Стоит оглянуться назад, чтобы понять причину такого отношения к пьесе, позднее признанной одной из жемчужин русского комедийного репертуара. В одних случаях тут было недовольство общественной позицией писателя, напечатавшего пьесу в журнале Щедрина и совершенно в его духе. В других – просто эстетическое староверство, беда всякой устоявшейся репутации. «Мнение, что Островский хорош только там, где он рисует купцов-самодуров да их загнанных жертв, – сделалось общим», – отмечал критик «Вестника Европы» (1869, № 1. С. 317). Публика привыкла к драмам и комедиям Островского из купеческого быта, и попытки автора писать в ином жанре, рисовать иную среду могли показаться изменой себе и вкусам зрителей, ждавших от драматурга того, к чему они привыкли.
Комедия о «мудрецах» рассердила поклонников «традиционного» Островского. Почему так наивна и неправдоподобна завязка комедии? – спрашивали они. Куда пропал сочный бытовой язык персонажей? И не слишком ли грубовато откровенны саморазоблачения героев? Лесть – так без всякой меры, самоуничижение – с тошнотворными преувеличениями, фразерство – будто напоказ. И это у драматурга, славившегося естественностью действия и диалогов!
Но критика, возможно, оказалась бы менее привередлива, если бы верно попала, так сказать, в тон пьесы и правильно расценила ее жанр. Это жанр политической комедии-памфлета, где к месту окажутся и смелая условность, и резкость характеристик, и психологический гротеск. Да и упрек в искусственной завязке хотелось бы отвести.
Первые сцены со всей их психологической и событийной условностью нужны драматургу для стремительного разбега действия. Островский словно спешит сократить экспозицию, и, давши пьесе энергичный ритм, на который мы настроили свои глаза и уши, он больше не вызывает желания упрекать его в неправдоподобии.

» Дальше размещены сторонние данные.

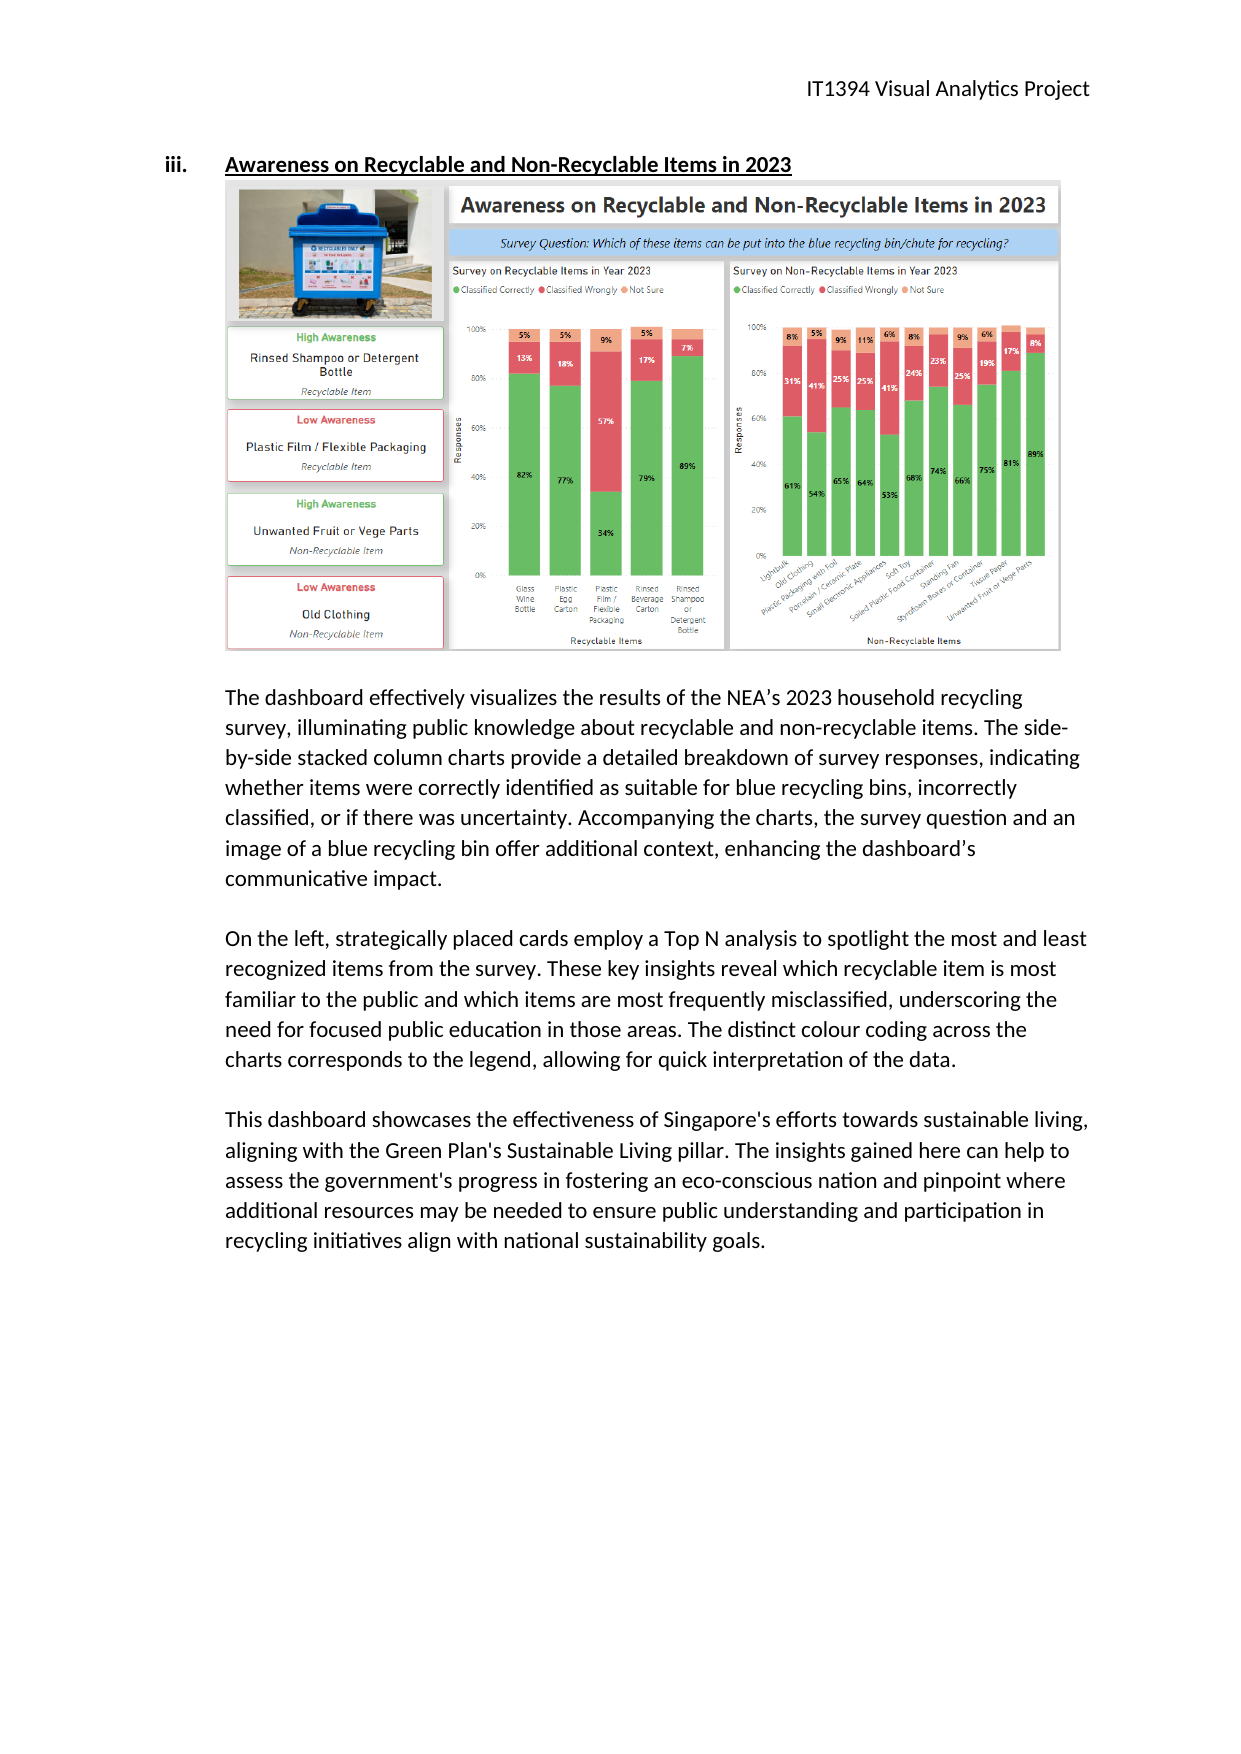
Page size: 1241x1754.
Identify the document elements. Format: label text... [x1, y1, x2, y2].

list Awareness on Recyclable and Non-Recyclable Items in 2023 [187, 150, 1090, 178]
list This dashboard showcases the effectiveness of Singapore's efforts towards sustainable living, aligning with the Green Plan's Sustainable Living pillar. The insights gained here can help to assess the government's progress in fostering an eco-conscious nation and pinpoint where additional resources may be needed to ensure public understanding and participation in recycling initiatives align with national sustainability goals. [225, 1106, 1090, 1254]
list On the left, strategically placed cards employ a Top N analysis to spotlight the most and least recognized items from the survey. These key insights reveal which recyclable item is most familiar to the public and which items are most frequently misclassified, underscoring the need for focused public education in those areas. The distinct colour coding across the charts corresponds to the legend, allowing for quick interpretation of the data. [225, 924, 1090, 1073]
picture [225, 180, 1061, 651]
list The dashboard effectively visualizes the results of the NEA’s 2023 household recycling survey, illuminating public knowledge about recyclable and non-recyclable items. The side-by-side stacked column charts provide a detailed breakdown of survey responses, indicating whether items were correctly identified as suitable for blue recycling bins, incorrectly classified, or if there was uncertainty. Accompanying the charts, the survey question and an image of a blue recycling bin offer additional context, enhancing the dashboard’s communicative impact. [225, 683, 1090, 892]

Поднявшись от своего стола и почтительно склонив голову, Глумов выслушивает ворчливые наставления дядюшки, искусно поощряя краткими репликами поток его красноречия, и, право, можно заслушаться этим мастерским диалогом с его жизненной естественностью и тайным юмором.
Время и место действия
«Мамаев. Я ведь не строгий человек, я всё больше словами. У купцов вот обыкновение глупое: как наставление, сейчас за волосы, и при всяком слове и качает, и качает. Этак, говорит, крепче, понятнее. Ну что хорошего! А я всё словами, и то нынче не нравится.
Глумов. Да-с, после всего этого, я думаю, вам неприятно.

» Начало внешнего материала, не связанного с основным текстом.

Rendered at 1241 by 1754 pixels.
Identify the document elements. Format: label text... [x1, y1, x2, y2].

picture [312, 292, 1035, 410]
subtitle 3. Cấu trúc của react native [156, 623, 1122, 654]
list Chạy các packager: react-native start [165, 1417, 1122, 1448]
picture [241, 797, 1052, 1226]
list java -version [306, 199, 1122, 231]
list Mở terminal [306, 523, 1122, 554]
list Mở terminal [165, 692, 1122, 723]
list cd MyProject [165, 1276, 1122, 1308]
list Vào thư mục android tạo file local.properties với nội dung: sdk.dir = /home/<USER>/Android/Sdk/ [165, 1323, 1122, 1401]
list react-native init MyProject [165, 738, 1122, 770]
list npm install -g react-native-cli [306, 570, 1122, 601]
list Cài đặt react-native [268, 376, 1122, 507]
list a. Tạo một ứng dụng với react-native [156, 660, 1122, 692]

Мамаев (строго). Не говорите, пожалуйста, об этом, я вас прошу. Как меня тогда кольнуло насквозь вот в это место (показывает на грудь), так до сих пор, словно как какой-то…»
В вахтанговской постановке актеры эффектно обыгрывают слова «кольнуло насквозь вот в это место…» – «В это место?» – «Повыше». – «Вот здесь-с?» – с пресерьезным видом расспрашивает Глумов чудака-дядюшку. Публика смеется, но за всем этим исчезает более существенный смысл диалога. В самом деле, что значат все эти недомолвки, этот условный язык: «нынче», «тогда», «после всего этого», «не говорите, пожалуйста, об этом»?
Тот же язык иносказаний и намеков остановит внимание зрителей и во втором действии, когда Мамаев говорит Крутицкому: «Да, мы куда-то идем, куда-то ведут нас; но ни мы не знаем куда, ни те, которые ведут нас». О чем они говорят? Чего опасаются? Что имеют в виду? Смысл этих странных речей непонятен, если не понят характер времени.
В постановке Театра имени Вахтангова время действия определено широко и условно – пожалуй, это время Островского вообще, ХIХ век, чуть точнее – где-то в его середине. Ошибка в одно-два десятилетия тут мало что значит. Между тем в пьесе конкретность времени запечатлена с резкой определенностью, и по множеству примет действие комедии следует отнести к 1866–1868 годам. Именно эти два-три года дали начало времени, резко определившемуся в русской истории как пора пореформенного похмелья. Написанная Островским в уединении сельца Щелыкова осенью 1868 года, пьеса была, таким образом, злободневна, как свежая газета. Всё в комедии полно гулом главных событий времени – крестьянской, судебной и земской реформ 1861–1864 годов. Только в согласии с жанром гул этот транспортирован в комедийный лепет и шум. Не приближаемся ли мы тут к отгадке косноязычных речей Мамаева о том, как его тогда кольнуло и куда его теперь ведут?